Verify payload integrity across a chain of agents where each agent passes the message forward:

import json
from mpl_sdk import semantic_hash, verify_hash, MplEnvelope

async def forward_with_integrity(
    session,
    envelope: MplEnvelope,
    next_stype: str,
    transform_fn=None,
):
    """Forward a message to the next agent with integrity tracking."""
    payload = envelope.get_payload()

    # Optionally transform the payload
    if transform_fn:
        payload = transform_fn(payload)

    payload_json = json.dumps(payload)

    # Create new envelope with provenance chain
    new_envelope = MplEnvelope(
        stype=next_stype,
        payload=payload_json,
        profile=envelope.profile,
    )
    new_envelope.sem_hash = semantic_hash(payload_json)

    # Track provenance
    new_envelope.provenance = {
        "previous_hash": envelope.sem_hash,
        "previous_stype": envelope.stype,
        "previous_id": envelope.id,
    }

    await session.send(next_stype, payload)
    return new_envelope

Content-Addressable Caching

Use semantic hashes as cache keys for deterministic operations:

from mpl_sdk import semantic_hash

class SemanticCache:
    """Cache results keyed by semantic content hash."""

    def __init__(self):
        self._cache: dict[str, dict] = {}

    def get(self, payload_json: str) -> dict | None:
        """Get cached result for this payload, if any."""
        key = semantic_hash(payload_json)
        return self._cache.get(key)

    def put(self, payload_json: str, result: dict) -> None:
        """Cache a result for this payload."""
        key = semantic_hash(payload_json)
        self._cache[key] = result

    def has(self, payload_json: str) -> bool:
        """Check if result is cached for this payload."""
        key = semantic_hash(payload_json)
        return key in self._cache

# Usage
cache = SemanticCache()

payload = '{"query": "What is MPL?", "context": "documentation"}'
cached = cache.get(payload)

if cached:
    print("Cache hit!")
    result = cached
else:
    result = await expensive_operation(payload)
    cache.put(payload, result)

BLAKE3 Algorithm Details

MPL uses BLAKE3 as its hash algorithm. Key properties:

Property Value
Output size 256 bits (64 hex characters)
Algorithm family Merkle tree-based
Collision resistance 128-bit security level
Performance ~3x faster than SHA-256
Parallelism Built-in SIMD and multi-threading support

Hash Format

All semantic hashes use the format:

blake3:<64_hex_characters>

Example:

blake3:7f8a9b2c4d5e6f708192a3b4c5d6e7f80192a3b4c5d6e7f89a0b1c2d3e4f506

The blake3: prefix enables future algorithm agility -- if a hash algorithm upgrade is needed, the prefix distinguishes old hashes from new ones.

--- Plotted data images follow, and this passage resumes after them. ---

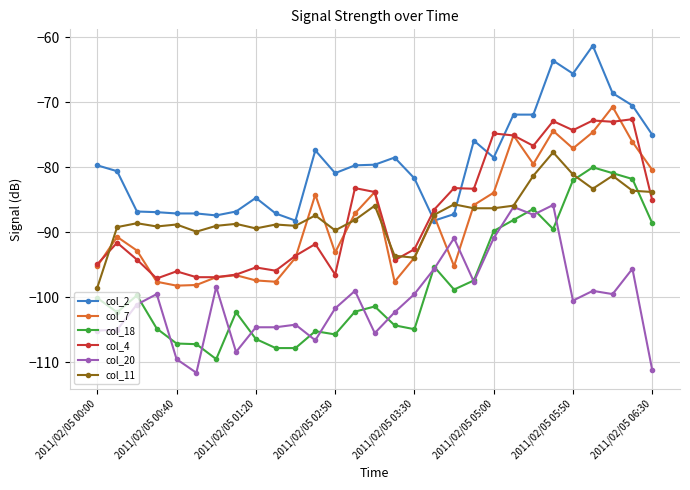

Which series has the largest total across all categories?

col_2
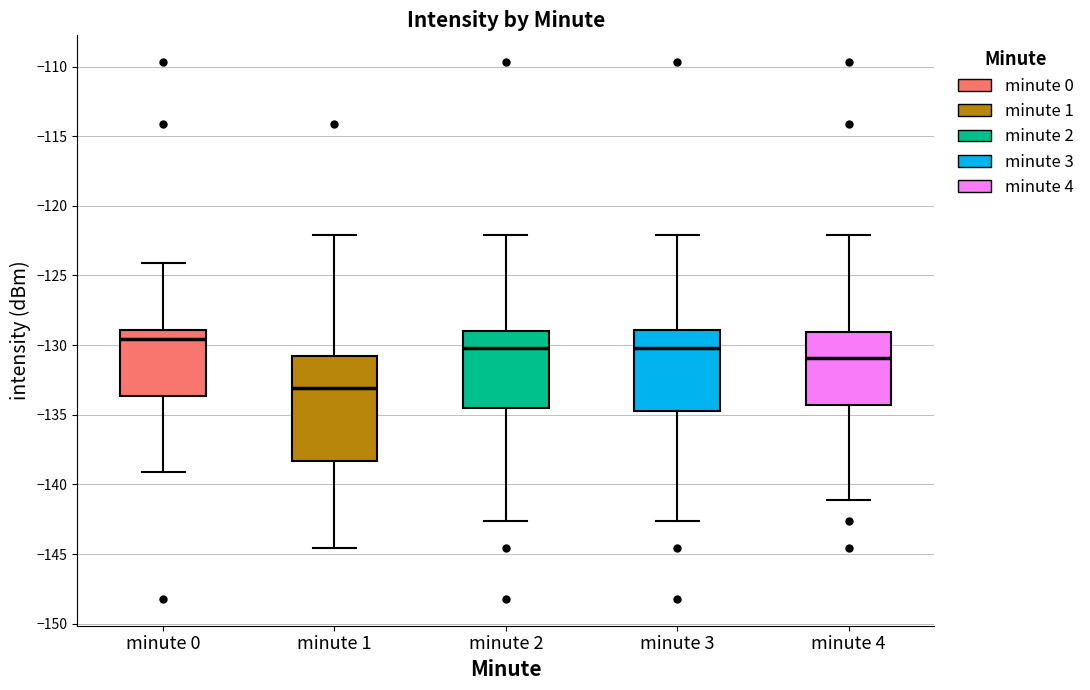

Which box is the tallest, from its lower edge to its upper edge?

minute 1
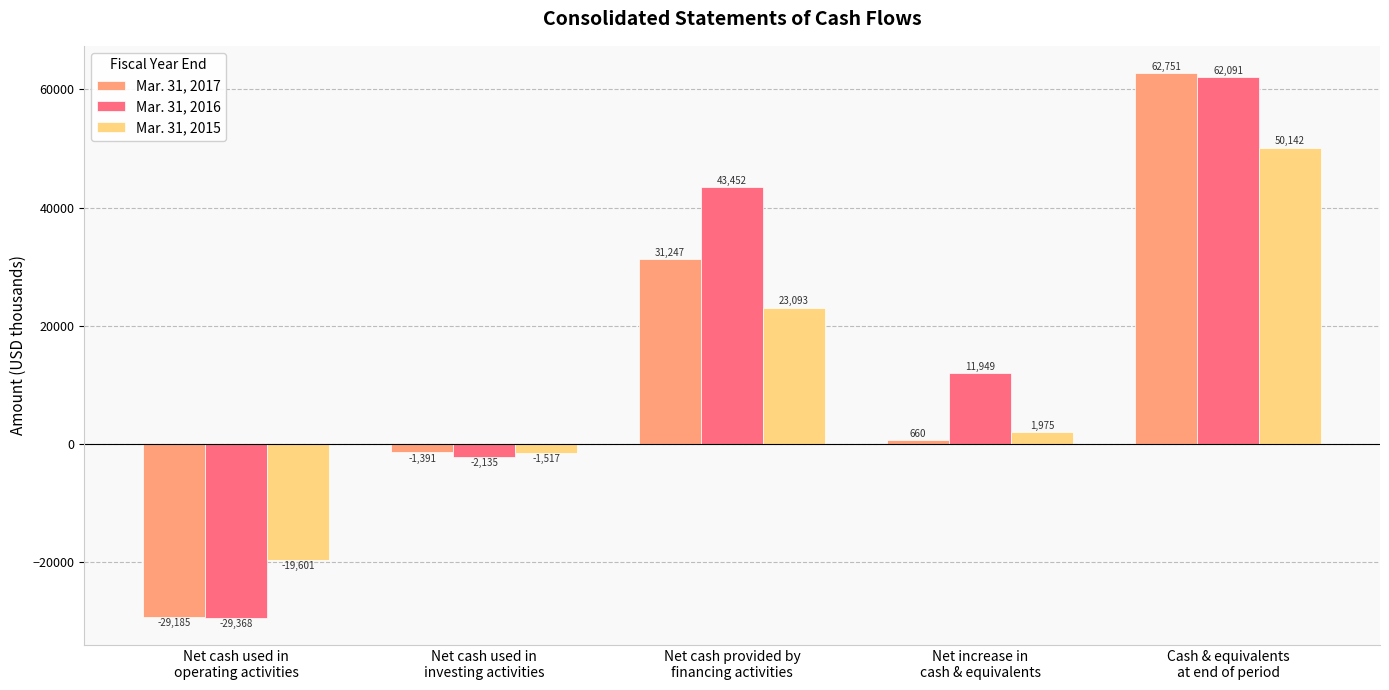

At which label is Mar. 31, 2017 closest to 16783?

Net cash provided by
financing activities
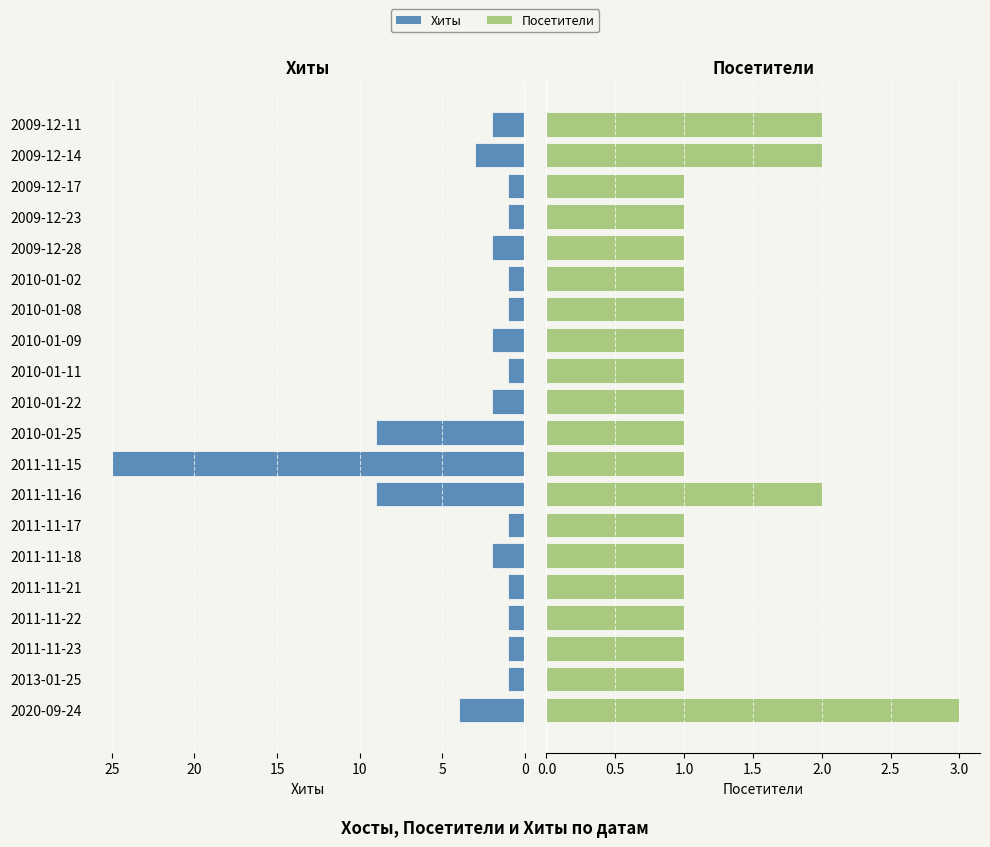

How many values in the Хиты series are below 2?

10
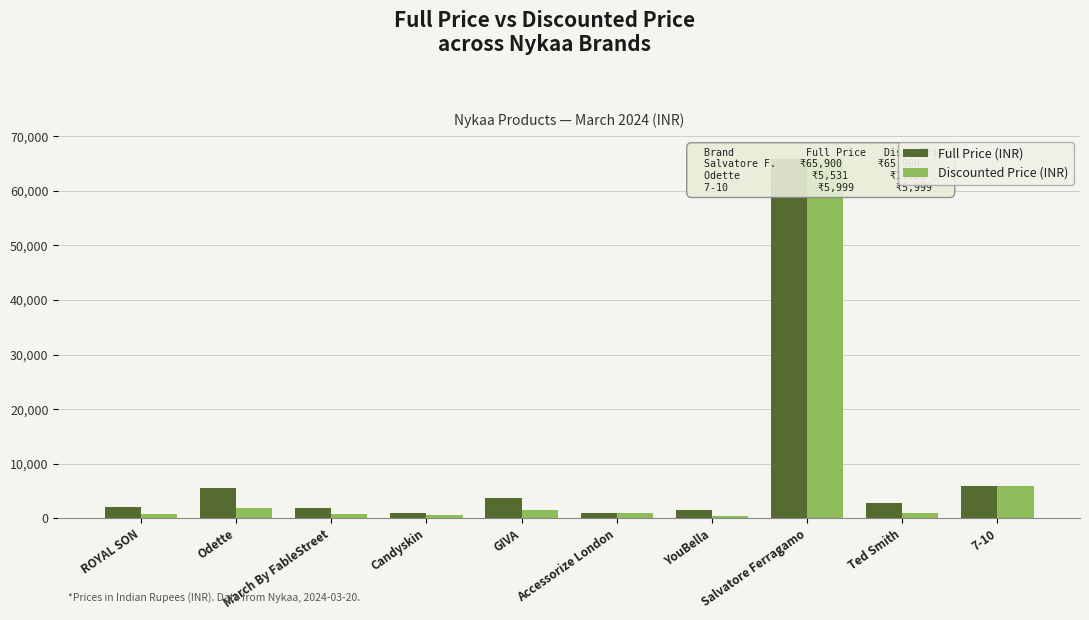

How many series are shown in this chart?

2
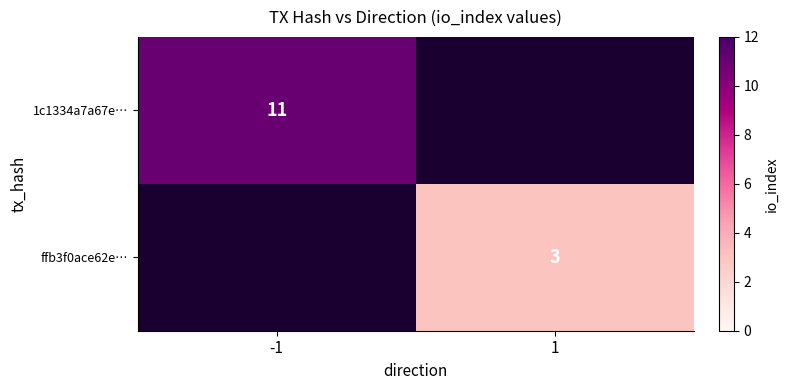

The value of ffb3f0ace62e… at 1 is 3. True or false?

True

Canonical JSON Specification

The canonical form used by MPL follows these rules precisely:

  1. Object keys: Sorted lexicographically by Unicode code point
  2. Whitespace: No whitespace between tokens (no spaces, newlines, or tabs)
  3. Numbers: Shortest representation (no trailing zeros, no unnecessary exponent notation)
  4. Strings: UTF-8 encoded, minimal escaping (only ", \, and control characters escaped)
  5. Arrays: Element order preserved exactly as-is
  6. Nested objects: Rules applied recursively to all depth levels
  7. Null/boolean: Represented as null, true, false (lowercase)

This ensures that any two implementations producing canonical JSON from the same semantic content will produce byte-identical output, guaranteeing hash consistency across different languages and platforms.